Perché la crisi in Niger è importante per l’Occidente: i rischi

Ma perché una crisi così lontana geograficamente da noi, seppur profonda, ci dovrebbe far preoccupare? Oltre all’Ecowas, anche Ue e Usa si siano schierati apertamente dalla parte del presidente destituito Bazoum, condannando senza appello i golpisti e chiedendo un ritorno all’ordine costituzionale. Tutto questo perché per l’Occidente è cruciale che il Niger rimanga un alleato nella lotta contro i gruppi jihadisti in Africa e, soprattuto, per fungere da argine ai massicci flussi migratori provenienti da tutta l’Africa sub-sahariana (qui abbiamo parlato del nuovo patto sui migranti: l’Italia spenderà di più?).

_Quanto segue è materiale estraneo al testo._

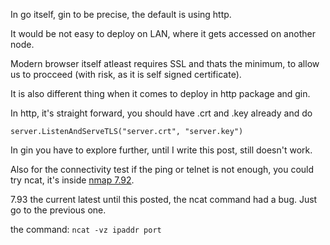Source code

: In go itself, gin to be precise, the default is using http.  

It would be not easy to deploy on LAN, where it gets accessed on another node.  

Modern browser itself atleast requires SSL and thats the minimum, to allow us to procceed (with risk, as it is self signed certificate).  

It is also different thing when it comes to deploy in http package and gin.  

In http, it's straight forward, you should have .crt and .key already and do

`server.ListenAndServeTLS("server.crt", "server.key")`  

In gin you have to explore further, until I write this post, still doesn't work.

Also for the connectivity test if the ping or telnet is not enough, you could try ncat, it's inside [nmap 7.92](https://stackoverflow.com/questions/63588254/how-to-set-up-an-https-server-with-a-self-signed-certificate-in-golang).  

7.93 the current latest until this posted, the ncat command had a bug. Just go to the previous one.  

the command: `ncat -vz ipaddr port`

L’Europa e in particolare l’Italia sono molto vulnerabili in questo senso. Se uno Stato così strategicamente importante come il Niger dovesse cadere del tutto nelle mani della Russia, come è avvenuto nei vicini Burkina-Faso e Mali, il Cremlino potrebbe ricattare e colpire l’Occidente scatenando il caos migranti. La Francia, che nella regione è storicamente presente e attiva, non ha perso tempo. Il Niger è un partner strategico soprattutto per Parigi, che attualmente conta circa 1.500 soldati dislocati nel Paese. Il 29 luglio Macron ha annunciato l’interruzione degli aiuti allo sviluppo, tentando di colpire economicamente i golpisti. Il braccio di ferro con la Russia di Putin è però destinato a continuare a lungo.